My favorite post-Katrina restaurant has to be Cochon (just a few blocks from the WWII Museum) where celebrated Chef Donald Link works his Cajun magic on pork, seafood and game. Believe me, this man can even turn a dish of cucumbers into something memorable. His dishes are not innovative for the sake of being innovative – they are innovative for the sake of tasting damn good. Other post-Katrina restaurants to try include Root, a Warehouse District newcomer that uses high-tech gear to create flavorful dishes like tea-smoked chicken, and Apolline, a cozy Creole spot on Magazine Street, where the chef is appreciated for his succulent seafood dishes like sautéd black drum.
4. The Parks
The lush vegetation and enchanting outdoor spaces of NOLA are among the most appealing things about the city. Parks were ravaged by Katrina, but happily they have been restored. Louis Armstrong Park, across from the French Quarter, has finally been brought back to life thanks to tireless community activists and city efforts and is once again safe to visit. A new summer music series attracted 50,000 people in its first year, and hopes to grow to twice that size in 2013. The magnificent orchids of the Botanical Garden in New Orleans City Park were nearly wiped out by Katrina, but they are back and were featured in the 2012 Fall Garden Festival.
5. The People
The gumbo of cultures, ethnicities and traditions makes New Orleans one of the most fascinating mixes of human beings in America. Folks tend to be warm, enthusiastic about their city and eager to talk to visitors. Everyone I spoke with on my recent visit was eager to sing the praises of post-Katrina rejuvenation, though many acknowledged that not all New Orleanians have benefitted equally from the city’s renaissance. The Lower 9th Ward, a low-income black neighborhood devastated by the storm, still lacks basic facilities like grocery stores.

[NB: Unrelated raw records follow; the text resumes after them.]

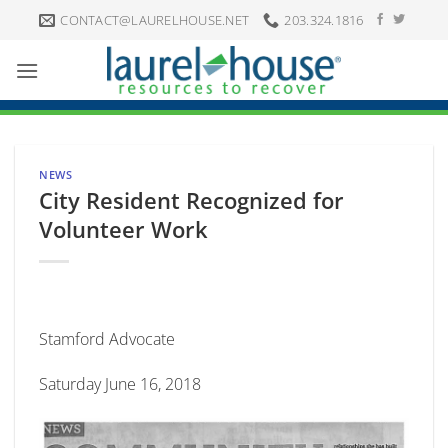
Skip
CONTACT@LAURELHOUSE.NET
203.324.1816
to
content
NEWS
City Resident Recognized for
Volunteer Work
Stamford Advocate
Saturday June 16, 2018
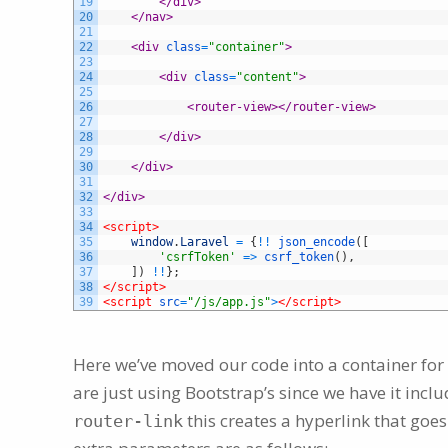
19
</div>
20
</nav>
21
22
<div 
class
=
"container"
>
23
24
<div 
class
=
"content"
>
25
26
<router-view>
</router-view>
27
28
</div>
29
30
</div>
31
32
</div>
33
34
<script>
35
window
.
Laravel
=
{
!
!
json_encode
(
[
36
'csrfToken'
=
>
csrf_token
(
)
,
37
]
)
!
!
}
;
38
</script>
39
<script 
src
=
"/js/app.js"
>
</script>
Here we’ve moved our code into a container for
are just using Bootstrap’s since we have it inc
this creates a hyperlink that goes
router-link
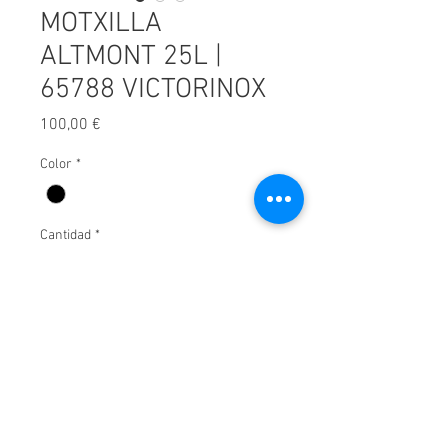
MOTXILLA
ALTMONT 25L |
65788 VICTORINOX
Precio
100,00 €
Color
*
Cantidad
*
Afegir a carret
© 2025 by Xavier Villar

The Lower 9th is rebuilding slowly, and there is much appreciation for the houses built by Brad Pitt’s Make It Right foundation (however odd their styles appear next to more traditional dwellings). Musicians' Village, a new residential area featuring a state-of-the-art music center, was kicked off by Harry Connick Jr. and Branford Marsalis to provide a home for musicians dislocated by the storm.